На этом записи в дневнике обрывались. Остальные страницы были изъяты. Как жестоко! На том самом месте, где она что-то написала обо мне. Ведь без всяких сомнений речь дальше шла о твоем покорном слуге, хотя и навряд ли я был представлен в очень лестном свете. Такое заключение проистекало не только из этой недоконченной фразы, но и из воспоминаний о том, как она держалась и говорила со мной в начале нашего знакомства. Ну, что же! Я охотно простил ей предубеждение против меня и суровое осуждение нашего пола в целом, когда узнал, какими блистательными его образчиками ограничивалось ее знакомство с ним.

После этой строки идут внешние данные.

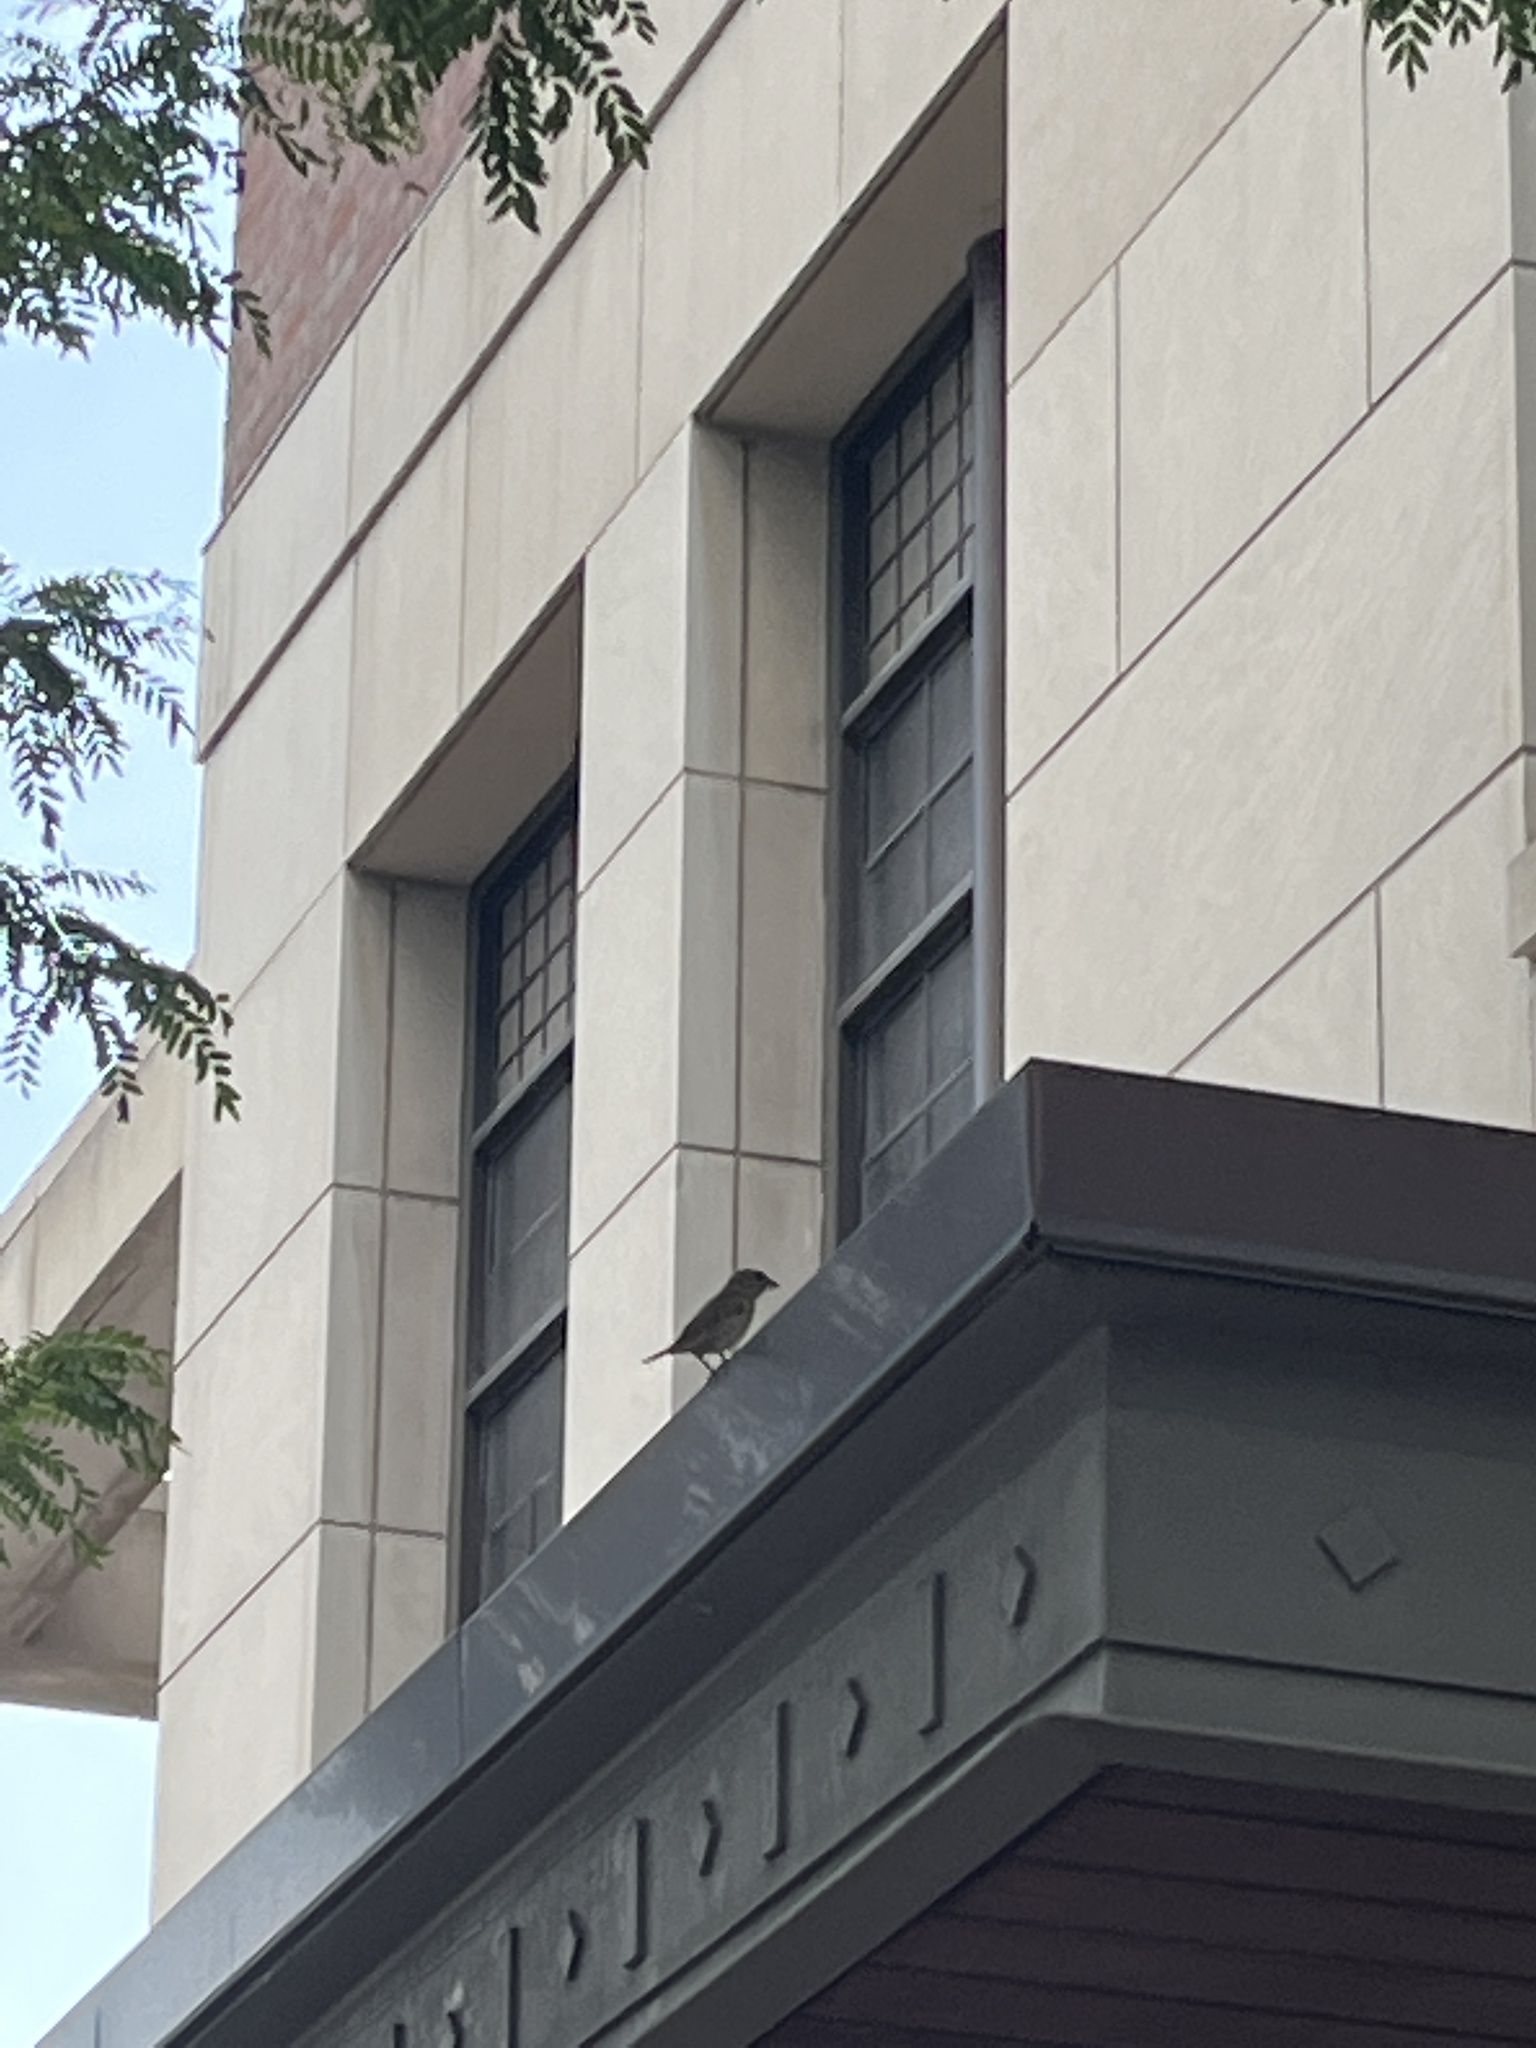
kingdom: Animalia
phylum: Chordata
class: Aves
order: Passeriformes
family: Passeridae
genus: Passer
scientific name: Passer domesticus
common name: House sparrow
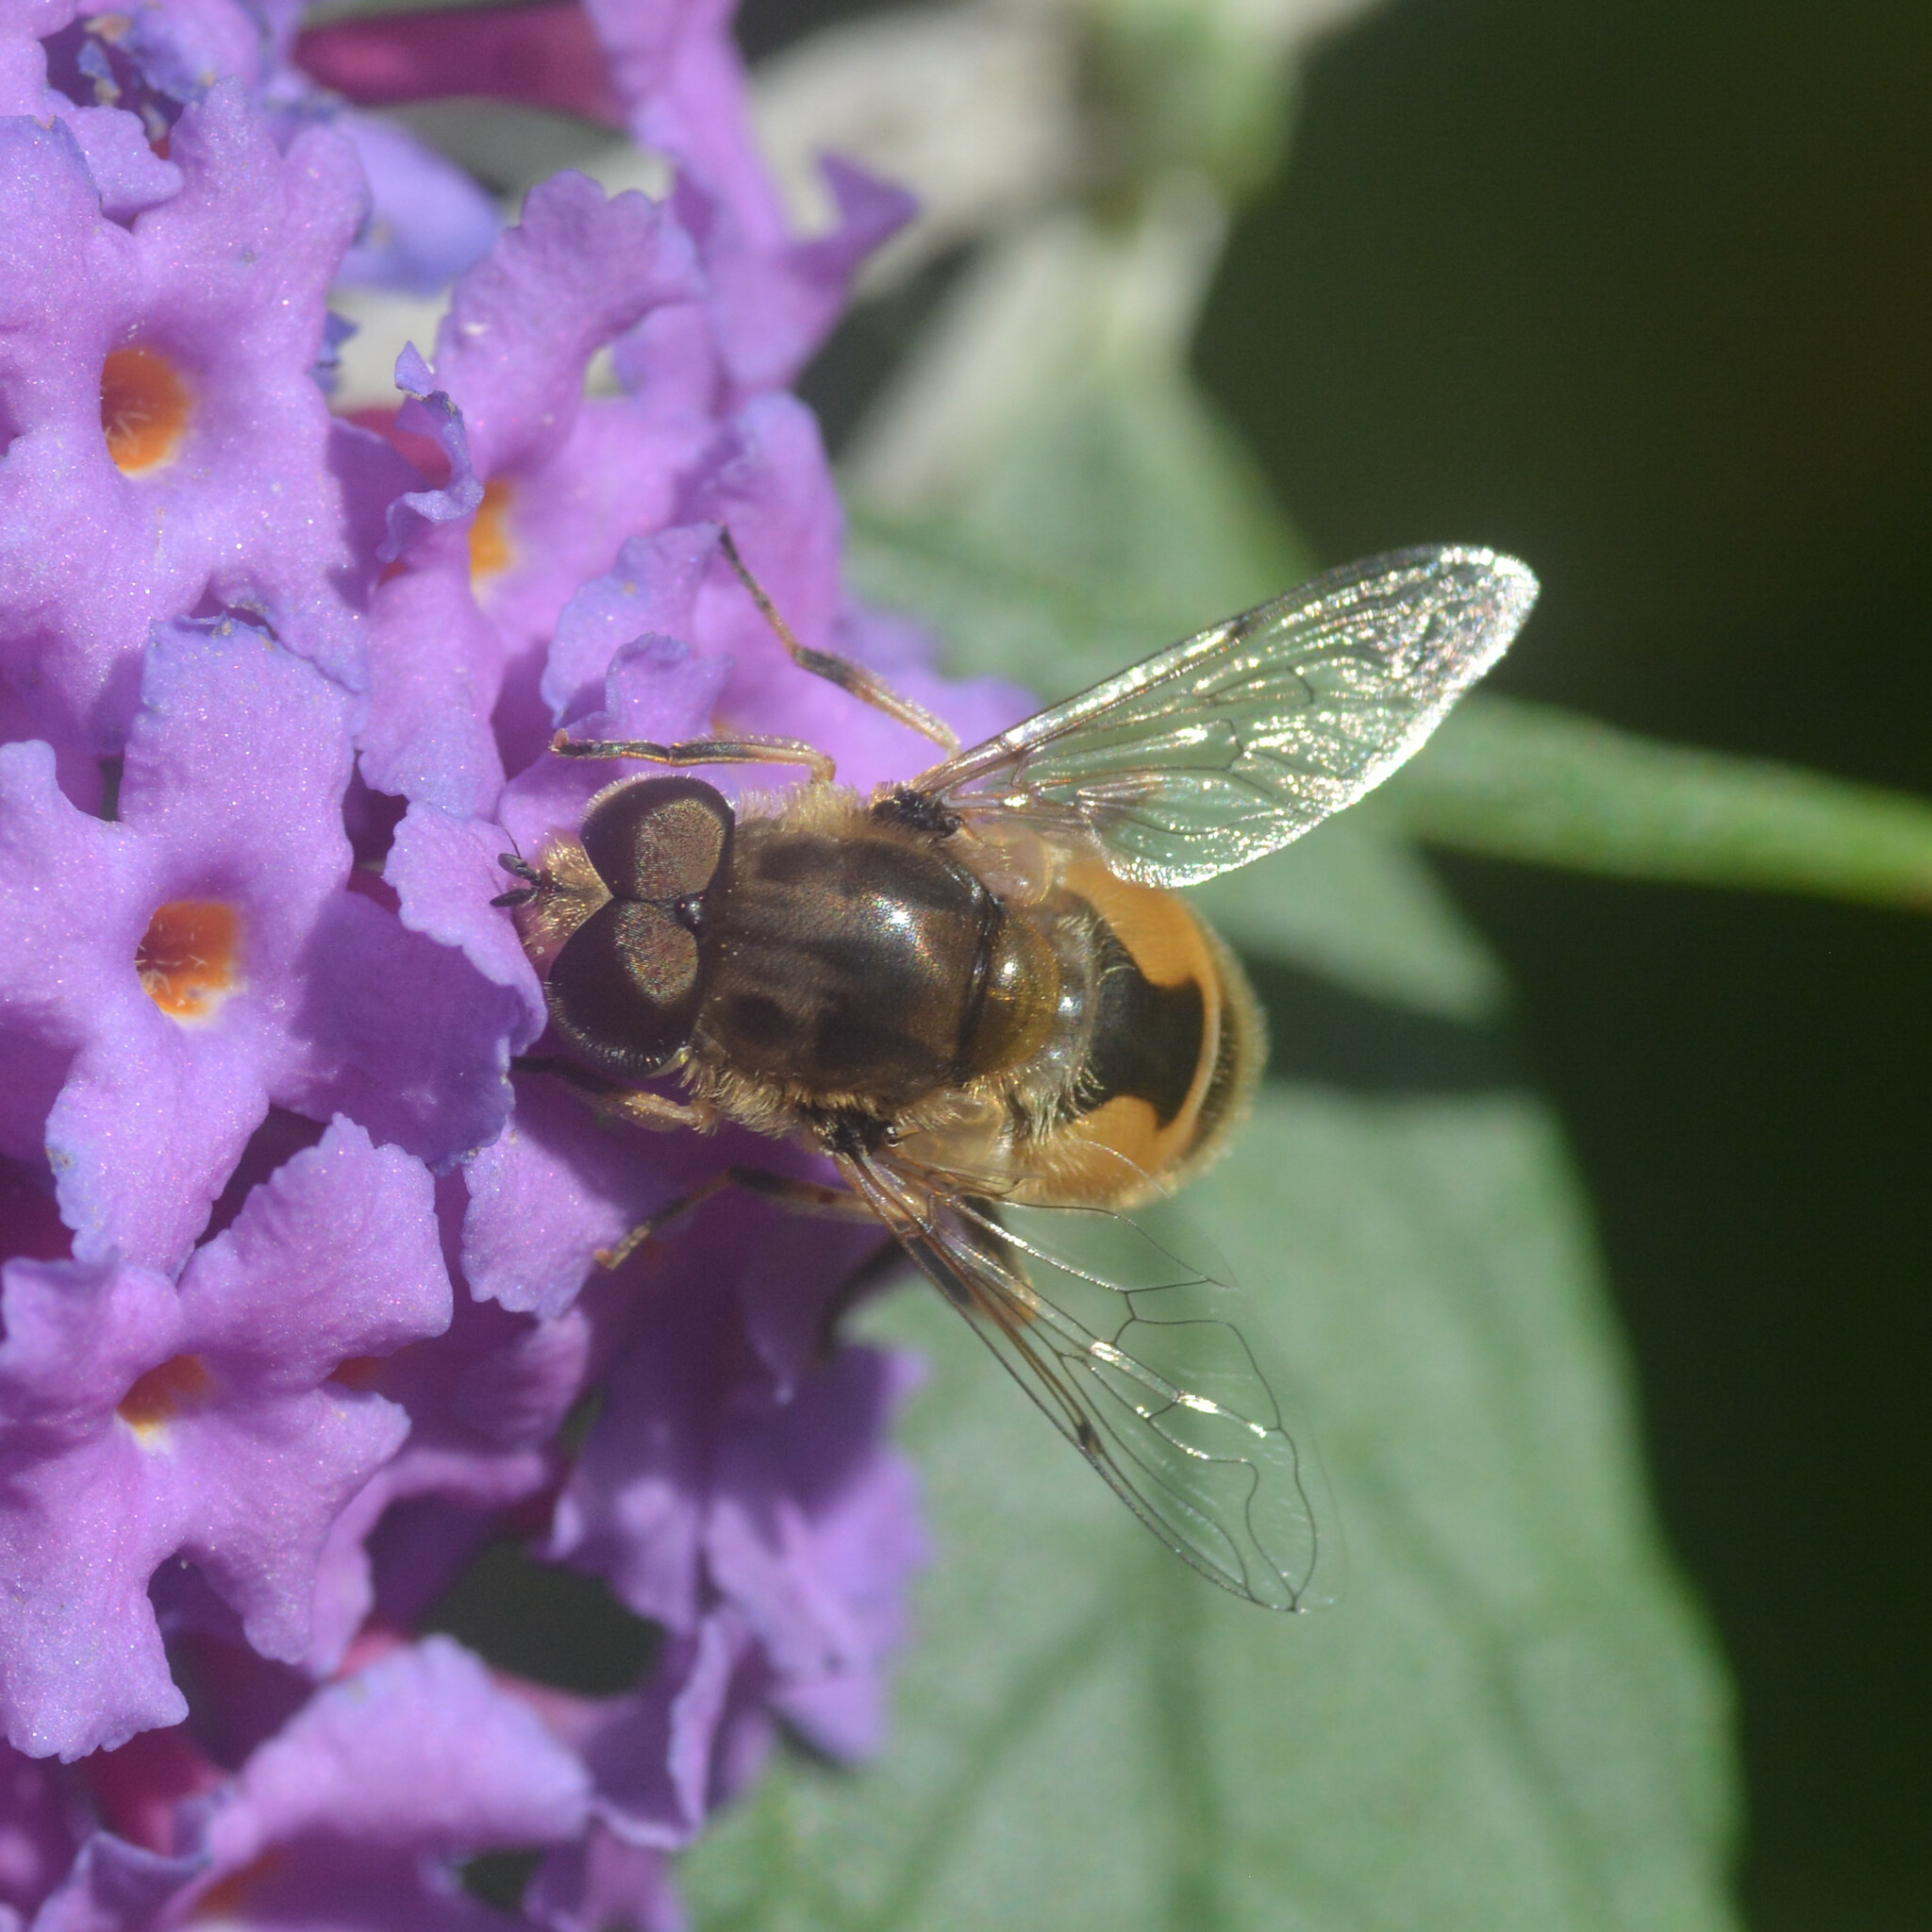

Ну, а что до меня, так она уже давно поняла свою ошибку. И если тогда ее мнение обо мне было ниже, чем я заслуживал, то теперь, подумал я, оно высоко не по моим заслугам. И если первые из оторванных страниц были изъяты, чтобы не обидеть меня, то остальные, конечно, та же участь постигла из опасения, что они слишком укрепят мое самомнение. Но в любом случае я дорого дал бы, чтобы прочесть их все, чтобы проследить, как произошла эта перемена, как мало-помалу в ней пробудились ко мне уважение, дружба и… и то более горячее чувство, какое могло ею овладеть. Узнать, сколько в нем любви и как эта любовь росла вопреки всем ее благоразумным решениям и твердым намерениями не… Но нет! У меня нет права читать эти строки. Они слишком священны для любых глаз, кроме ее собственных, и она поступила правильно, что скрыла их от меня.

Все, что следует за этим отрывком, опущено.